STF volta a examinar ação contra autonomia dos Ministérios Públicos de Contas do Pará

STF volta a examinar ação contra autonomia dos Ministérios Públicos de Contas do Pará

A pauta do Plenário do Supremo Tribunal Federal (STF) desta quarta-feira (21) começa com a continuidade do julgamento da ação (ADI 5254) contra leis do Pará que dão autonomia administrativa e financeira aos ministérios públicos especiais que atuam junto aos tribunais de contas estadual e dos municípios. O julgamento começou na semana passada com a leitura do relatório do ministro Luís Roberto Barroso e a manifestação das partes envolvidas no processo. A sessão será iniciada às 15h.

O Supremo Tribunal Federal (STF) começou a julgar nesta quinta-feira (15) uma ação da Procuradoria-Geral da República (PGR) contra trechos de duas leis do Estado do Pará que dão autonomia administrativa e financeira aos ministérios públicos especiais que atuam nos tribunais de contas do estado e dos municípios.

Na sessão de hoje, o presidente do STF, ministro Luís Roberto Barroso, relator da Ação Direta de Inconstitucionalidade (ADI) 5254, leu o relatório, que apresenta um resumo do que está em discussão. Também foram ouvidas as manifestações das partes e de instituições que participam do julgamento para prestar informações que ajudem a resolver a questão. O exame da ação prosseguirá na próxima quarta-feira (21).

Dados registrados.
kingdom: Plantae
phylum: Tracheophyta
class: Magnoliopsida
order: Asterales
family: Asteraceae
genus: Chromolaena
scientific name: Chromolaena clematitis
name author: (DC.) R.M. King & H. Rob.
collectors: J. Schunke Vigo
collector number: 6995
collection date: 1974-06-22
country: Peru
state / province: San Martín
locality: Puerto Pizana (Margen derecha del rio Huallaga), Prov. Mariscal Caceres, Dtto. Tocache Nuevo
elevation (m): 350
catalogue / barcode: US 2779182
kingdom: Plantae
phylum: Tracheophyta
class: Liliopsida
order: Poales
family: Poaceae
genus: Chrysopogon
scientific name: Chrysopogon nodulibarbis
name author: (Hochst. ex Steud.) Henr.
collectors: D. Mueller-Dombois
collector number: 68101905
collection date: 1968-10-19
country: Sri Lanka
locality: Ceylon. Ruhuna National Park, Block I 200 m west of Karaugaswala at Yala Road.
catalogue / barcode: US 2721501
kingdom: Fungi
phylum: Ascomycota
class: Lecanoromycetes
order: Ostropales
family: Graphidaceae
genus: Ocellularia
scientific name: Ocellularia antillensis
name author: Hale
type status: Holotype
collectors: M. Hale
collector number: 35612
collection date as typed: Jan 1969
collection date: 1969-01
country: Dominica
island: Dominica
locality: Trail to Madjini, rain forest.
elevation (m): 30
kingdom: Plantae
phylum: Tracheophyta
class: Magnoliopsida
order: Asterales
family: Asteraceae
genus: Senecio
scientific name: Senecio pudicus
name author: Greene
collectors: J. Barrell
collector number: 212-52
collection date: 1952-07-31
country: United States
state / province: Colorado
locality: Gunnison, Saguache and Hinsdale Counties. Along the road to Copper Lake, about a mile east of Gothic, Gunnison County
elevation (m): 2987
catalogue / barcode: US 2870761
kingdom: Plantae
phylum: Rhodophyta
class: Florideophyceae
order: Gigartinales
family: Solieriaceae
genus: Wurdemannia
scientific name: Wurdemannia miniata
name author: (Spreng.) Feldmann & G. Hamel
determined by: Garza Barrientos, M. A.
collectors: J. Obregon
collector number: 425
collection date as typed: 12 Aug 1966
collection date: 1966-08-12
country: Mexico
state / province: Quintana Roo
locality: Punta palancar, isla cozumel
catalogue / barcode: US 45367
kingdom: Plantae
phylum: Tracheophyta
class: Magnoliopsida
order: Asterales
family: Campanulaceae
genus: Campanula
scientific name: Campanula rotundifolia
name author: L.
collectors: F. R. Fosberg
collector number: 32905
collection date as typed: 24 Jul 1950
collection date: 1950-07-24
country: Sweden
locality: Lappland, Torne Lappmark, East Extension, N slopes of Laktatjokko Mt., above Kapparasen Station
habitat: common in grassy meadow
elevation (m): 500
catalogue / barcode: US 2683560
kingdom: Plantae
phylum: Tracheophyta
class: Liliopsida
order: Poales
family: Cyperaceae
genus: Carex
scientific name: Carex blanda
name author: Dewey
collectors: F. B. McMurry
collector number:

O que fazer.
a) Imprima o trecho da notícia sobre a ADI 5254 que vai de "Na sessão de" até "próxima quarta-feira (21).", incluindo este último.
b) Traduza para o inglês esta frase da notícia sobre a ADI 5254: "O exame da ação prosseguirá na próxima quarta-feira (21)."
c) Indique se cada afirmação está de acordo com a notícia sobre a ADI 5254. Responda sim ou não e cite as palavras da notícia que decidem a resposta.
(i) O relator da ADI 5254 é o ministro Luís Roberto Barroso.
(ii) A ação foi proposta pelo governo do Estado do Pará.
(iii) A sessão de quarta-feira (21) será iniciada às 10h.

Lista de respostas.
a)
Na sessão de hoje, o presidente do STF, ministro Luís Roberto Barroso, relator da Ação Direta de Inconstitucionalidade (ADI) 5254, leu o relatório, que apresenta um resumo do que está em discussão. Também foram ouvidas as manifestações das partes e de instituições que participam do julgamento para prestar informações que ajudem a resolver a questão. O exame da ação prosseguirá na próxima quarta-feira (21).

b) The examination of the case will continue next Wednesday (21).

c)
(i) Sim: "o presidente do STF, ministro Luís Roberto Barroso, relator da Ação Direta de Inconstitucionalidade (ADI) 5254"
(ii) Não: "uma ação da Procuradoria-Geral da República (PGR) contra trechos de duas leis do Estado do Pará"
(iii) Não: "A sessão será iniciada às 15h."